Rossiter: Audiences, whether they realize it or not, are ready for a new type of unscripted television. They’re still sexy! They deserve romantic love!Ĭould you tell me about the process of casting the show?
They’ve become invisible not just on TV, but in our world. Seniors, not older people who are 40 like me, seniors, who are often overlooked. We got along really well in our interview and I said to them, “I am interested if you will let me work with gay people, and especially with older people.” It’s never what the creators of shows or buyers of shows are interested in doing, investigating the stories of people who aren’t traditional television fodder. I thought, Oh, they’re two straight dudes, and that’s who always makes up dating shows. I’d say no, and I’d say no, and I was so sure of myself that I was right that I never wanted to do another one.Īnd then Chris and Paul came to me with this one. Basically every creator of a dating show had come to me to see if I was interested in their shows. I decided to leave three years ago, and I decided to never do another dating show.
I did a decade on The Bachelor and all of its spinoff-y shows. Rossiter: I have a dating-show background. That allowed us to show the distinct differences between how people date, but also the universalities, too. We wanted to offer up a diversity of the characters - different backgrounds, different ethnicities, gay, straight, a whole range of different people. We didn’t want to present a cast you’d see on every other reality dating show out there. We wanted to look at the dating landscape in 2019, and give an honest glimpse of what it’s like to be single in a world of infinite apps and infinite choices. ‘I hope it doesn’t get cancelled like other similar shows,’ a user warned.How did you develop the show? Where did the idea come from?Ĭulvenor: We were speaking to Netflix very early on about what a dating show for 2019 would look like, and we knew we didn’t want to rehash all the reality-show tropes that’d been done for years and years. LGBT people come in all different shapes, sizes, and forms, we’re not all the same person.’
‘As a gay man with muscular dystrophy I wasn’t prepared for this but I’m so happy it exists and I can’t wait,’ one said.Īnother user said: ‘We need this. LGBTI twitter users poured in to show their love for the series, due to drop on 12 April.
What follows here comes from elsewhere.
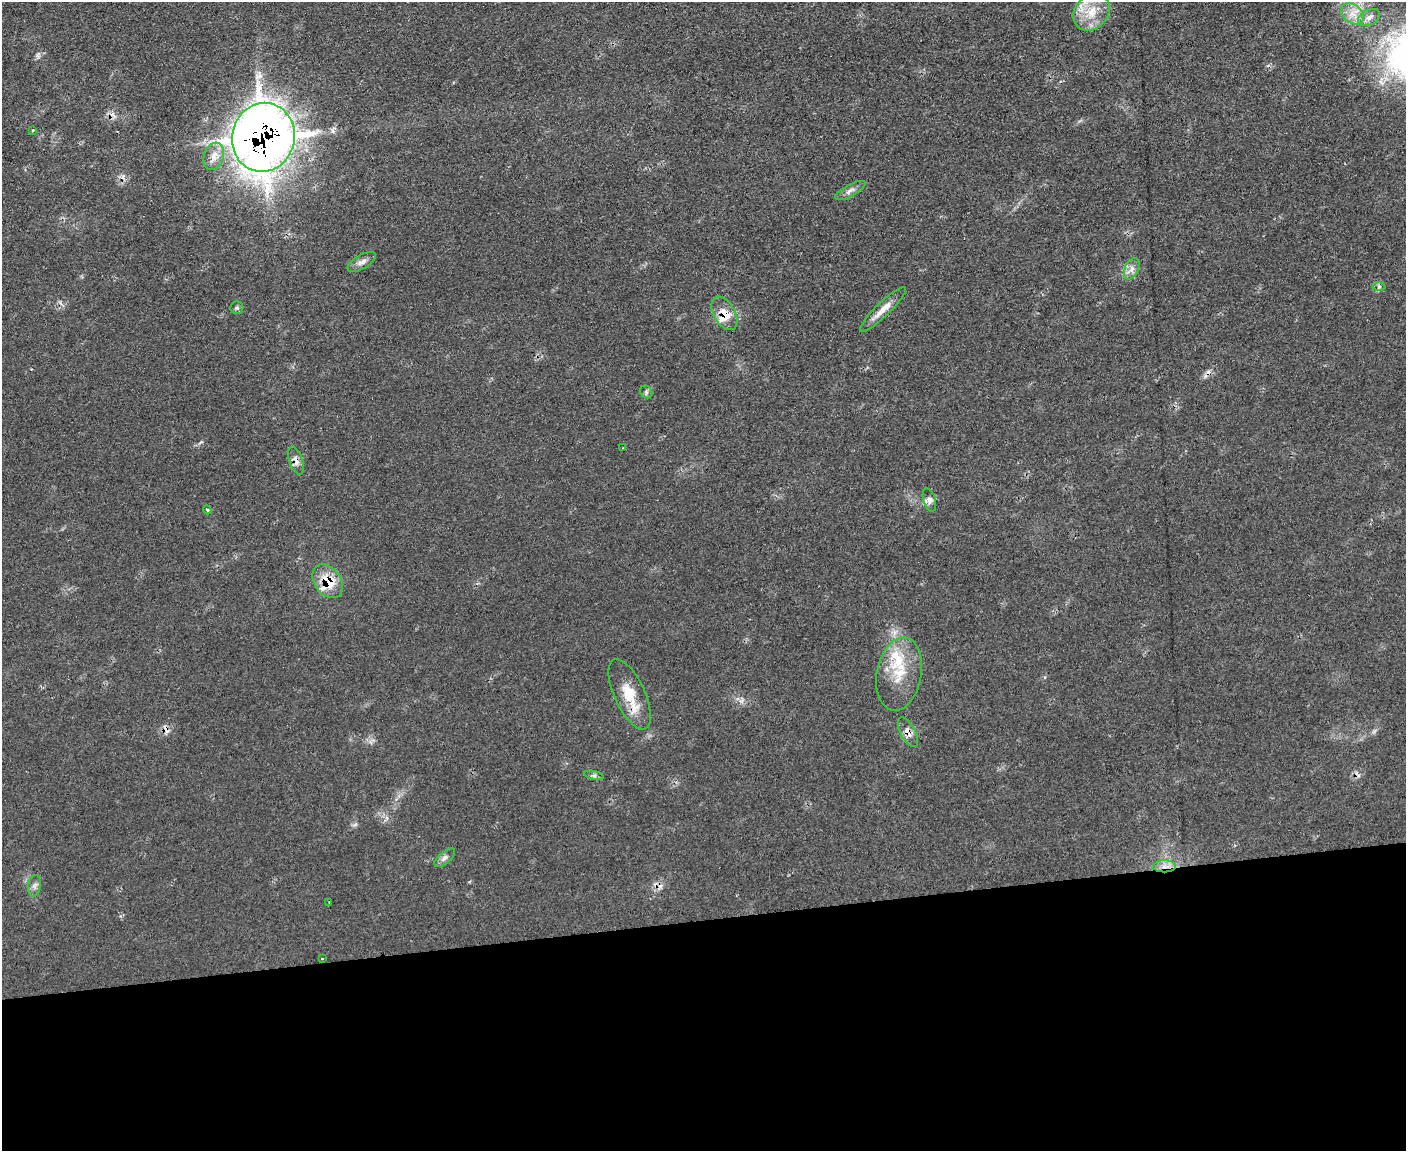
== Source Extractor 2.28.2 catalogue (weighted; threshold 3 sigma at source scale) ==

O’Connell’s book, published by Simon & Schuster in 2015, won critical acclaim for its witty breakdowns of modern life and acerbic observations of millennial culture. He’ll also star in the show, alongside Jessica Hect, Punam Patel, Marla Mindelle, Augustus Prew, and Patrick Fabian. Green-lit in March last year, O’Connell began his writing career on MTV’s Awkward and since went onto write on shows such as Will & Grace.
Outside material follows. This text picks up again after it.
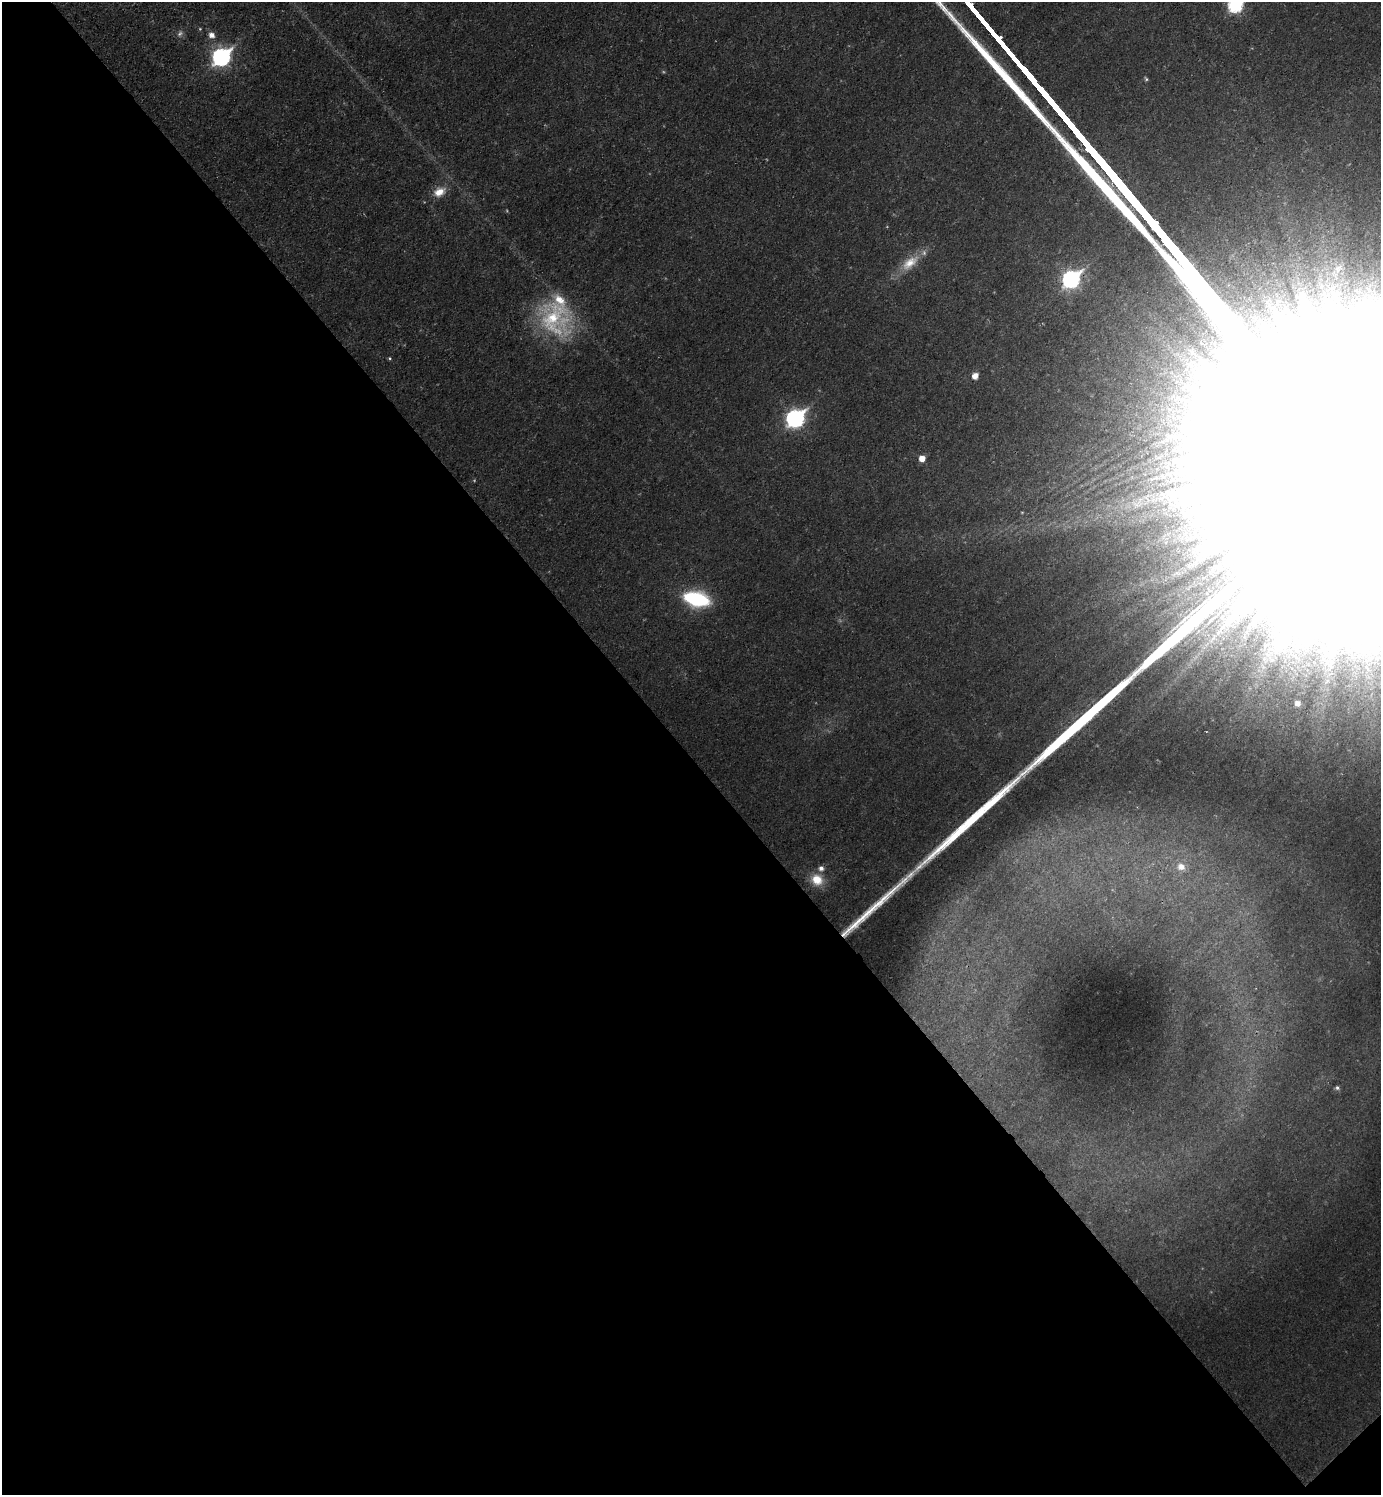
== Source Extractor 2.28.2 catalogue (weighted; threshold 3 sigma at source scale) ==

Ryan O’Connell wrote, executive produced, and stars in Special - a semi-autobiographical series about a gay man with mild cerebral palsy. In it, he pretends to be the victim of an accident in order to grab what he believes is the life he wants. It will follow O’Connell’s life growing up and living as a gay man living with cerebral palsy. The streaming service ordered eight episodes of the show based on O’Connelll’s menoir, I’m Special: And Other Lies We Tell Oursevles. Series creator Ryan O’Connell plays the leading character in the semi-autobiographical 15-minute comedy.
Netflix released the trailer for Special, the first-ever TV series centred a gay man with cerebral palsy yesterday (25 March).